With small concurrency (1-3) it is a bit faster (~300ms).
Any guidelines of what are the areas or settings we need to pay attention to is highly appreciated.
Juan, would you be able to share the code that you’ve used for this benchmark as well as configuration that you’ve used for the test? (did you run everything on one box? how many workers, how many server nodes?)
Generally speaking if you see workflow start latency as high as 1 second it likely means that temporal server is overloaded.
Any idea what is the reason for these locks and how can we scale this? We have a high number of threads locked on this condition.
These are cached workflows waiting on activity completion. In Java, you can control the number of workflows that are cached through WorkerFactoryOptions.workflowCacheSize. Cached workflows consume Java threads. So another option WorkerFactoryOptions.maxWorkflowThreadCount controls how many threads workflows can use. In the majority of cases, the number of cached workflows is limited by the number of available threads and not the cache size.

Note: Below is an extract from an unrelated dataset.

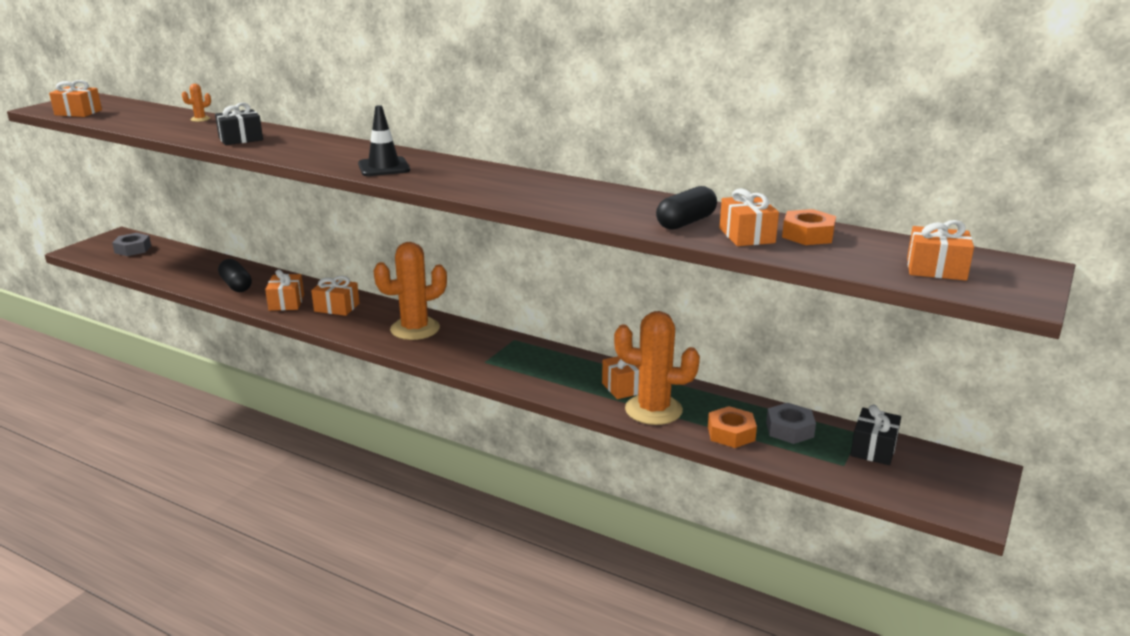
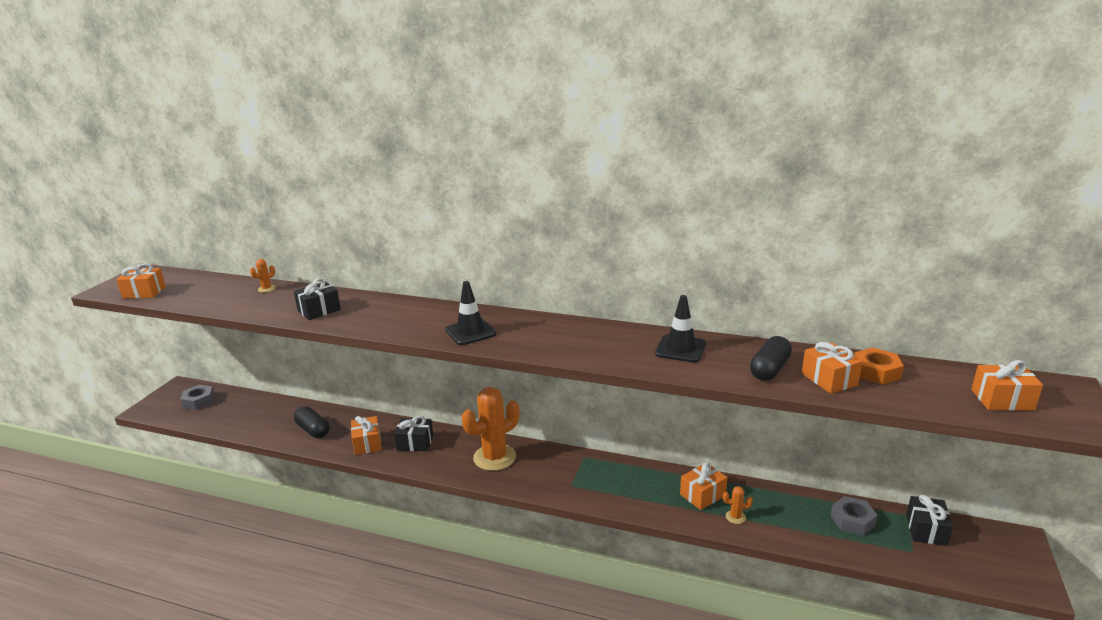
camera: 10 degrees left, 0 degrees up
(336, 307) = (415, 443): orange gift -> black gift
(600, 199) = (680, 349): none -> black traffic cone
(653, 410) = (735, 517): orange cactus -> orange cactus, size x0.41
(731, 433) = (809, 532): orange nut -> none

2.- When starting instances, using WorkflowClient.start (workflow.&run **as** Functions.Func1<...>, arguments) we see it takes top to 1 second to start when we increase the number of ‘starts’ running in parallel.
With small concurrency (1-3) it is a bit faster (~300ms).

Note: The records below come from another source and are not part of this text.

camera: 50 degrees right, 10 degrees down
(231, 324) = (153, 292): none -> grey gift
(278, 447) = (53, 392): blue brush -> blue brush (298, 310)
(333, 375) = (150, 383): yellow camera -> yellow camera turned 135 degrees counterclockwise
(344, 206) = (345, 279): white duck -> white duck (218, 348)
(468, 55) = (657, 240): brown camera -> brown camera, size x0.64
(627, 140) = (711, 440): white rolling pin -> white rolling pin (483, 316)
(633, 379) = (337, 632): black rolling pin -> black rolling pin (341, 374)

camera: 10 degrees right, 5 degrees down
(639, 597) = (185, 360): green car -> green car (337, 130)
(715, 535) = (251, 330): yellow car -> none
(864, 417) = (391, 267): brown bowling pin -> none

How many history shards does your cluster use? To check you can use tctl:
./tctl admin cluster metadata
Any cluster that is configured for high throughput should have at least 200 shards per host.
Thanks for your answer. The code is basically a http listener that just starts s workflow with the params it get from the request, We are trying to stress it with K6, right now only with as low as 6 Virtual Users.
We have 3 boxes for the tests. all loaded with the Http service and Temporal, and the load if balanced to the 3 temporal instances.
When you say ‘Temporal server is overloaded’ , what are you pointing to? Memory , I/O, CPU? All those params seem behaving well, so I was more looking at the DB (mysql), but don’t know how to see if that is the case.
What should I look at?
Thanks
I did update the number of shard to 512 and looks it behaves a bit better but still quite slow in a quick&dirty test on my local box.
In the docker-compose, the default value was 4 which seems might be reasonable for a dev box, but not for a prod box.
Are there any other settings in the docker-compose template that are just appropriate for a dev box and that will change if I use for a production environment?
Thanks for your help. Shards and # on connections have improved the performance hugely.
The test we do is with a dummy activity that just logs the time, and we see that the limitations factor in how many we can start at the same time is more on the worker side that on the server now.
Any ideas of what parameters of the Java DSK worker factory affects to the start throughput?
Absolutely.
We are still in the process of doing several performance, stress and throughput tests.
But so far, this is an overview of the scenario we are testing.
We are running on AWS:
MySql (Aurora) as database. On startup we used 1.5K shards, and each temporal node is using up to 300 conns
Temporal Cluster + Workers: 3 boxes with 4cores, 16GB- (C5.2xlarge):
For this test, we have on each box we have one node for temporal and 1 node of our worker-
Our client is acting as worker for activities and also have a http listener to ‘start’ the workflow. It is based on Vertx 4
Right now we are just focusing on how many workflow we can start from HTTP request.
The first results after tuning with your help, was ~1000 starts/second, with a mead response time <100ms
We are still doing more tests to see what is the limiting factor and how to scale beyond this numbers.
Hi @juan,
Thanks for sharing the information. We are also doing some load testing for Temporal on Aurora DB by using the maru framework (customised to support our test case). I’ve created another topic for details about our test cases.
Could you share with us the instance type of your Aurora DB? and any specific config changes to that DB to achieve this performance? Have you enabled the performance insight of your DB? Did you a lot of Aurora_redo_log_flush waits?